TobyRoseman · web-flow · commit 1c194dafb4c5 · 2024-10-04T13:57:20.000-07:00
Allow not using classifier free guidance
diff --git a/README.md b/README.md
@@ -490,6 +490,8 @@ This generally takes 15-20 minutes on an M1 MacBook Pro. Upon successful executi
 
 - `--unet-support-controlnet`: enables a converted UNet model to receive additional inputs from ControlNet. This is required for generating image with using ControlNet and saved with a different name, `*_control-unet.mlpackage`, distinct from normal UNet. On the other hand, this UNet model can not work without ControlNet. Please use normal UNet for just txt2img.
 
+- `--unet-batch-one`: use a batch size of one for the unet, this is needed if you do not want to do classifier free guidance, i.e. using a `guidance-scale` of less than one.
+
 - `--convert-vae-encoder`: not required for text-to-image applications. Required for image-to-image applications in order to map the input image to the latent space.
 
 </details>
diff --git a/python_coreml_stable_diffusion/pipeline.py b/python_coreml_stable_diffusion/pipeline.py
@@ -506,11 +506,16 @@ def __call__(
             if isinstance(latent_model_input, torch.Tensor):
                 latent_model_input = latent_model_input.numpy()
 
+            if do_classifier_free_guidance:
+                timestep = np.array([t, t], np.float16)
+            else:
+                timestep = np.array([t,], np.float16)
+
             # controlnet
             if controlnet_cond:
                 control_net_additional_residuals = self.run_controlnet(
                     sample=latent_model_input,
-                    timestep=np.array([t, t]),
+                    timestep=timestep,
                     encoder_hidden_states=text_embeddings,
                     controlnet_cond=controlnet_cond,
                 )
@@ -522,7 +527,7 @@ def __call__(
 
             noise_pred = self.unet(
                 sample=latent_model_input.astype(np.float16),
-                timestep=np.array([t, t], np.float16),
+                timestep=timestep,
                 encoder_hidden_states=text_embeddings.astype(np.float16),
                 **unet_additional_kwargs,
             )["noise_pred"]
diff --git a/python_coreml_stable_diffusion/torch2coreml.py b/python_coreml_stable_diffusion/torch2coreml.py
@@ -757,7 +757,7 @@ def forward(self, x):
     gc.collect()
 
 
-def convert_unet(pipe, args, model_name = None):
+def convert_unet(pipe, args, model_name=None):
     """ Converts the UNet component of Stable Diffusion
     """
     if args.unet_support_controlnet:
@@ -783,6 +783,8 @@ def convert_unet(pipe, args, model_name = None):
     elif not os.path.exists(out_path):
         # Prepare sample input shapes and values
         batch_size = 2  # for classifier-free guidance
+        if args.unet_batch_one:
+            batch_size = 1  # for not using classifier-free guidance
         sample_shape = (
             batch_size,                    # B
             pipe.unet.config.in_channels,  # C
@@ -1674,6 +1676,13 @@ def parser_spec():
         "If specified, enable unet to receive additional inputs from controlnet. "

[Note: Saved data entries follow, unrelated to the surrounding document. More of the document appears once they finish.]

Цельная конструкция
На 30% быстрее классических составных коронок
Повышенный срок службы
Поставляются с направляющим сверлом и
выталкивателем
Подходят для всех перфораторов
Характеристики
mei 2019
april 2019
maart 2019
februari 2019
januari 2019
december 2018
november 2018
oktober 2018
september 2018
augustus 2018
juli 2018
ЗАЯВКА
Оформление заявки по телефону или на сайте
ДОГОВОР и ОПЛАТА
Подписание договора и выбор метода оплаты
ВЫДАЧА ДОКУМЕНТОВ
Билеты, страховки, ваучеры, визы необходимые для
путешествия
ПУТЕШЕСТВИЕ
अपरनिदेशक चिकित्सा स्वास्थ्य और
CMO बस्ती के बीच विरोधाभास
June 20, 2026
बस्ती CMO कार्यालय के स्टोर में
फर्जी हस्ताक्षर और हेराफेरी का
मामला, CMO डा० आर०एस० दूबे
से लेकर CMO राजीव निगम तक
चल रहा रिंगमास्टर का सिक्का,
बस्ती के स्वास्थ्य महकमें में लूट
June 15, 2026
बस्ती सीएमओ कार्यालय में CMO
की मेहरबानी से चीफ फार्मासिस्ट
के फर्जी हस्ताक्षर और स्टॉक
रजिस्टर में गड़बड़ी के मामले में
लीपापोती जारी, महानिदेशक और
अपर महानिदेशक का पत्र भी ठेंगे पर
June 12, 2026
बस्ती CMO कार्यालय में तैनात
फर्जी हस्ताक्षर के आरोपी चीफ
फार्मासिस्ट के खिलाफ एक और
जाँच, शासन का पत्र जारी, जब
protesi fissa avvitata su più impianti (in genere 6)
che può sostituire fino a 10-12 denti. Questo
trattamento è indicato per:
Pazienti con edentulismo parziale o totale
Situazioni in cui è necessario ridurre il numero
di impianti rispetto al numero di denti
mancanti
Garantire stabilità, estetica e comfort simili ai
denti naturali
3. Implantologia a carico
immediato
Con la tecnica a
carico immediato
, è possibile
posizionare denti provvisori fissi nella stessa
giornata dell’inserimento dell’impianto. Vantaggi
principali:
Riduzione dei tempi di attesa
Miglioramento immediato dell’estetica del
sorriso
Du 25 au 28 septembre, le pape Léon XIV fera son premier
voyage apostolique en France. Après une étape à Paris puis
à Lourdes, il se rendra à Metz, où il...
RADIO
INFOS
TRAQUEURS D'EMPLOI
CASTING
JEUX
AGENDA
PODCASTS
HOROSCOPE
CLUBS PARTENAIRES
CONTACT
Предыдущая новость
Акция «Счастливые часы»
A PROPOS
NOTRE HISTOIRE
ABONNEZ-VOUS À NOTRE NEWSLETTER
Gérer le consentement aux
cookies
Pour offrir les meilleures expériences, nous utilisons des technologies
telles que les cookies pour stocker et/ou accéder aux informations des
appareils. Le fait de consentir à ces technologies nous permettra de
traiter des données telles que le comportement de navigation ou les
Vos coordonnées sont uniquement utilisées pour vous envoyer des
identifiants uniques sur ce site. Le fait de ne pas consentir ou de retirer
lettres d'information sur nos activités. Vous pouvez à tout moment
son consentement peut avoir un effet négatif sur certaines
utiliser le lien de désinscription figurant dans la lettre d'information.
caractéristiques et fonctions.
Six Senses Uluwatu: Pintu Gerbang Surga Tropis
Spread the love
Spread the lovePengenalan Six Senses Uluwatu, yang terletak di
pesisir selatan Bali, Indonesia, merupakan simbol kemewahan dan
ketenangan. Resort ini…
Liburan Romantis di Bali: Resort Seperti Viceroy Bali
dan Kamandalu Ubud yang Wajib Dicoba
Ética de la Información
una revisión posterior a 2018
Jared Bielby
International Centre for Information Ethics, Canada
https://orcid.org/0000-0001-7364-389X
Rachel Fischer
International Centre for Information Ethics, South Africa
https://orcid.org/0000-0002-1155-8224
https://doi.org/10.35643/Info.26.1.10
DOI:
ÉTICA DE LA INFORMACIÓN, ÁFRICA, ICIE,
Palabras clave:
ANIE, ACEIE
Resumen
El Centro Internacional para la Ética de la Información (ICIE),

         "Each input added to corresponding resnet output."
         )
+    parser.add_argument(
+        "--unet-batch-one",
+        action="store_true",
+        help=
+        "If specified, a batch size of one will be used for the unet, this is needed if you do not want to do "
+        "classifier free guidance. Default unet batch size is two, which is needed for classifier free guidance."
+        )
     parser.add_argument("--include-t5", action="store_true")
 
     # Swift CLI Resource Bundling